Requirement => Output every line from the start of the records down through the line containing "Krankenkassa rückverrechnen, was", both ends included, reproducing each line unchanged and omitting the pictures.

Records shown =>
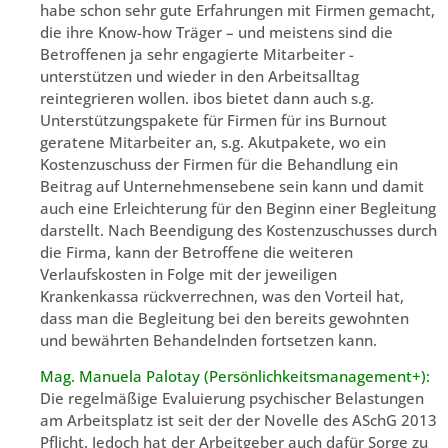
habe schon sehr gute Erfahrungen mit Firmen gemacht,
die ihre Know-how Träger – und meistens sind die
Betroffenen ja sehr engagierte Mitarbeiter -
unterstützen und wieder in den Arbeitsalltag
reintegrieren wollen. ibos bietet dann auch s.g.
Unterstützungspakete für Firmen für ins Burnout
geratene Mitarbeiter an, s.g. Akutpakete, wo ein
Kostenzuschuss der Firmen für die Behandlung ein
Beitrag auf Unternehmensebene sein kann und damit
auch eine Erleichterung für den Beginn einer Begleitung
darstellt. Nach Beendigung des Kostenzuschusses durch
die Firma, kann der Betroffene die weiteren
Verlaufskosten in Folge mit der jeweiligen
Krankenkassa rückverrechnen, was den Vorteil hat,
dass man die Begleitung bei den bereits gewohnten
und bewährten Behandelnden fortsetzen kann.
Mag. Manuela Palotay (Persönlichkeitsmanagement+):
Die regelmäßige Evaluierung psychischer Belastungen
am Arbeitsplatz ist seit der der Novelle des ASchG 2013
Pflicht. Jedoch hat der Arbeitgeber auch dafür Sorge zu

Response area =>
habe schon sehr gute Erfahrungen mit Firmen gemacht,
die ihre Know-how Träger – und meistens sind die
Betroffenen ja sehr engagierte Mitarbeiter -
unterstützen und wieder in den Arbeitsalltag
reintegrieren wollen. ibos bietet dann auch s.g.
Unterstützungspakete für Firmen für ins Burnout
geratene Mitarbeiter an, s.g. Akutpakete, wo ein
Kostenzuschuss der Firmen für die Behandlung ein
Beitrag auf Unternehmensebene sein kann und damit
auch eine Erleichterung für den Beginn einer Begleitung
darstellt. Nach Beendigung des Kostenzuschusses durch
die Firma, kann der Betroffene die weiteren
Verlaufskosten in Folge mit der jeweiligen
Krankenkassa rückverrechnen, was den Vorteil hat,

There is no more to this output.